Provided information section start
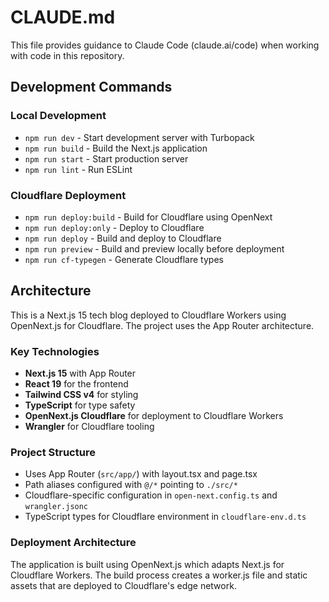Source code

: # CLAUDE.md

This file provides guidance to Claude Code (claude.ai/code) when working with code in this repository.

## Development Commands

### Local Development

- `npm run dev` - Start development server with Turbopack
- `npm run build` - Build the Next.js application
- `npm run start` - Start production server
- `npm run lint` - Run ESLint

### Cloudflare Deployment

- `npm run deploy:build` - Build for Cloudflare using OpenNext
- `npm run deploy:only` - Deploy to Cloudflare
- `npm run deploy` - Build and deploy to Cloudflare
- `npm run preview` - Build and preview locally before deployment
- `npm run cf-typegen` - Generate Cloudflare types

## Architecture

This is a Next.js 15 tech blog deployed to Cloudflare Workers using OpenNext.js for Cloudflare. The project uses the App Router architecture.

### Key Technologies

- **Next.js 15** with App Router
- **React 19** for the frontend
- **Tailwind CSS v4** for styling
- **TypeScript** for type safety
- **OpenNext.js Cloudflare** for deployment to Cloudflare Workers
- **Wrangler** for Cloudflare tooling

### Project Structure

- Uses App Router (`src/app/`) with layout.tsx and page.tsx
- Path aliases configured with `@/*` pointing to `./src/*`
- Cloudflare-specific configuration in `open-next.config.ts` and `wrangler.jsonc`
- TypeScript types for Cloudflare environment in `cloudflare-env.d.ts`

### Deployment Architecture

The application is built using OpenNext.js which adapts Next.js for Cloudflare Workers. The build process creates a worker.js file and static assets that are deployed to Cloudflare's edge network.
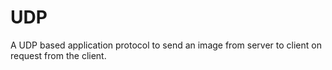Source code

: # UDP
A UDP based application protocol to send an image from server to client on request from the client.


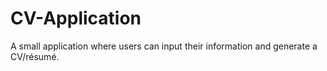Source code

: # CV-Application
A small application where users can input their information and generate a CV/résumé. 
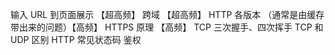 输入 URL 到页面展示 【超高频】
跨域 【超高频】
HTTP 各版本 （通常是由缓存带出来的问题）【高频】
HTTPS 原理 【高频】
TCP 三次握手、四次挥手
TCP 和 UDP 区别
HTTP 常见状态码
鉴权
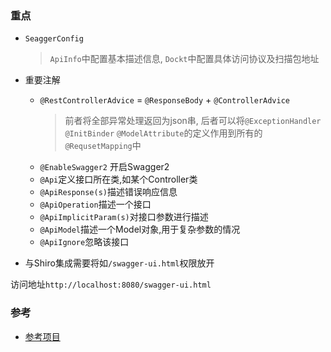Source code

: 
### 重点
- `SeaggerConfig`
    > `ApiInfo`中配置基本描述信息, `Dockt`中配置具体访问协议及扫描包地址
- 重要注解
    - `@RestControllerAdvice` = `@ResponseBody` + `@ControllerAdvice`
        >前者将全部异常处理返回为json串, 后者可以将`@ExceptionHandler` `@InitBinder` `@ModelAttribute`的定义作用到所有的`@RequsetMapping`中
    - `@EnableSwagger2` 开启Swagger2 
    - `@Api`定义接口所在类,如某个Controller类
    - `@ApiResponse(s)`描述错误响应信息
    - `@ApiOperation`描述一个接口
    - `@ApiImplicitParam(s)`对接口参数进行描述    
    - `@ApiModel`描述一个Model对象,用于复杂参数的情况
    - `@ApiIgnore`忽略该接口

- 与Shiro集成需要将如`/swagger-ui.html`权限放开

访问地址`http://localhost:8080/swagger-ui.html`

### 参考
- [参考项目](https://www.xncoding.com/2017/07/08/spring/sb-swagger2.html)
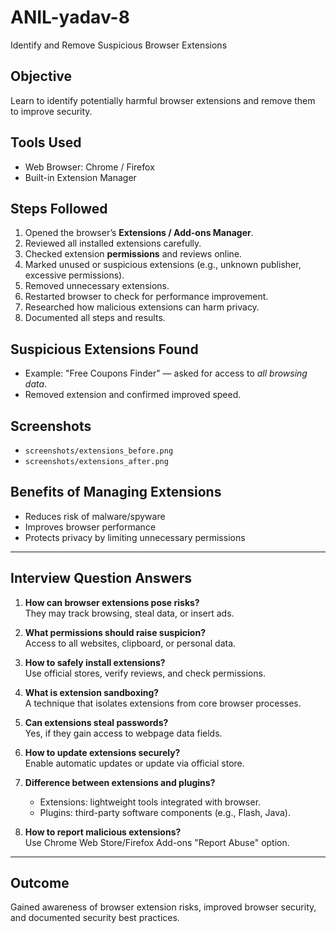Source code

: # ANIL-yadav-8
Identify and Remove Suspicious Browser Extensions

## Objective
Learn to identify potentially harmful browser extensions and remove them to improve security.

## Tools Used
- Web Browser: Chrome / Firefox
- Built-in Extension Manager

## Steps Followed
1. Opened the browser’s **Extensions / Add-ons Manager**.  
2. Reviewed all installed extensions carefully.  
3. Checked extension **permissions** and reviews online.  
4. Marked unused or suspicious extensions (e.g., unknown publisher, excessive permissions).  
5. Removed unnecessary extensions.  
6. Restarted browser to check for performance improvement.  
7. Researched how malicious extensions can harm privacy.  
8. Documented all steps and results.  

## Suspicious Extensions Found
- Example: "Free Coupons Finder" — asked for access to *all browsing data*.  
- Removed extension and confirmed improved speed.  

## Screenshots
- `screenshots/extensions_before.png`  
- `screenshots/extensions_after.png`  

## Benefits of Managing Extensions
- Reduces risk of malware/spyware  
- Improves browser performance  
- Protects privacy by limiting unnecessary permissions  

---

## Interview Question Answers

1. **How can browser extensions pose risks?**  
   They may track browsing, steal data, or insert ads.  

2. **What permissions should raise suspicion?**  
   Access to all websites, clipboard, or personal data.  

3. **How to safely install extensions?**  
   Use official stores, verify reviews, and check permissions.  

4. **What is extension sandboxing?**  
   A technique that isolates extensions from core browser processes.  

5. **Can extensions steal passwords?**  
   Yes, if they gain access to webpage data fields.  

6. **How to update extensions securely?**  
   Enable automatic updates or update via official store.  

7. **Difference between extensions and plugins?**  
   - Extensions: lightweight tools integrated with browser.  
   - Plugins: third-party software components (e.g., Flash, Java).  

8. **How to report malicious extensions?**  
   Use Chrome Web Store/Firefox Add-ons "Report Abuse" option.  

---

## Outcome
Gained awareness of browser extension risks, improved browser security, and documented security best practices.
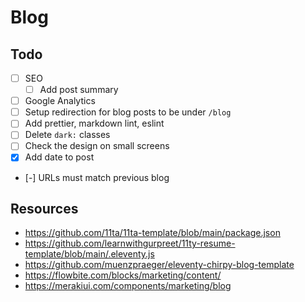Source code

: # Blog

## Todo

- [ ] SEO
  - [ ] Add post summary
- [ ] Google Analytics
- [ ] Setup redirection for blog posts to be under `/blog`
- [ ] Add prettier, markdown lint, eslint
- [ ] Delete `dark:` classes
- [ ] Check the design on small screens
- [x] Add date to post
- [-] URLs must match previous blog

## Resources

- https://github.com/11ta/11ta-template/blob/main/package.json
- https://github.com/learnwithgurpreet/11ty-resume-template/blob/main/.eleventy.js
- https://github.com/muenzpraeger/eleventy-chirpy-blog-template
- https://flowbite.com/blocks/marketing/content/
- https://merakiui.com/components/marketing/blog
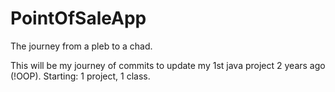 # PointOfSaleApp
The journey from a pleb to a chad.

This will be my journey of commits to update my 1st java project 2 years ago (!OOP).
Starting: 1 project, 1 class.
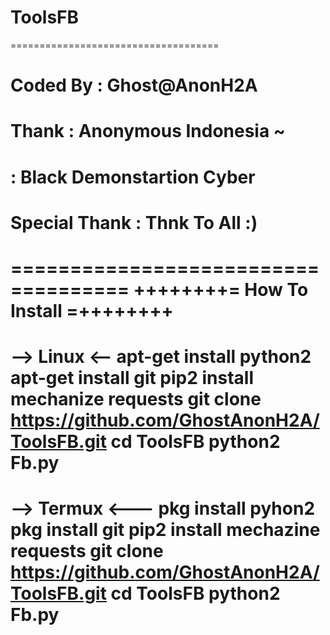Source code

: # ToolsFB

====================================
# Coded By	 : Ghost@AnonH2A
# Thank   	 : Anonymous Indonesia ~ 
#	  	 : Black Demonstartion Cyber
# Special Thank  : Thnk To All :)
====================================
++++++++= How To Install =++++++++
====================================
--> Linux <--
apt-get install python2
apt-get install git
pip2 install mechanize requests
git clone https://github.com/GhostAnonH2A/ToolsFB.git
cd ToolsFB
python2 Fb.py
====================================
--> Termux <---
pkg install pyhon2
pkg install git
pip2 install mechazine requests
git clone https://github.com/GhostAnonH2A/ToolsFB.git
cd ToolsFB
python2 Fb.py
====================================
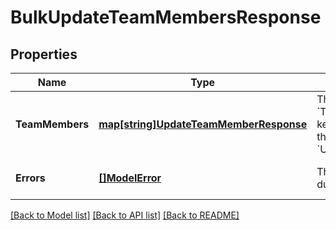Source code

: # BulkUpdateTeamMembersResponse

## Properties

 Name            | Type                                                                   | Description                                                                                                                                               | Notes                        
-----------------|------------------------------------------------------------------------|-----------------------------------------------------------------------------------------------------------------------------------------------------------|------------------------------
 **TeamMembers** | [**map[string]UpdateTeamMemberResponse**](UpdateTeamMemberResponse.md) | The successfully updated &#x60;TeamMember&#x60; objects. Each key is the &#x60;team_member_id&#x60; that maps to the &#x60;UpdateTeamMemberRequest&#x60;. | [optional] [default to null] 
 **Errors**      | [**[]ModelError**](Error.md)                                           | The errors that occurred during the request.                                                                                                              | [optional] [default to null] 

[[Back to Model list]](../README.md#documentation-for-models) [[Back to API list]](../README.md#documentation-for-api-endpoints) [[Back to README]](../README.md)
Provided information section end
## Exercise requirements
Locate and copy every line of the records that contains the word "performance", with case counting.

## Response for this exercise
6. Restarted browser to check for performance improvement.  
- Improves browser performance  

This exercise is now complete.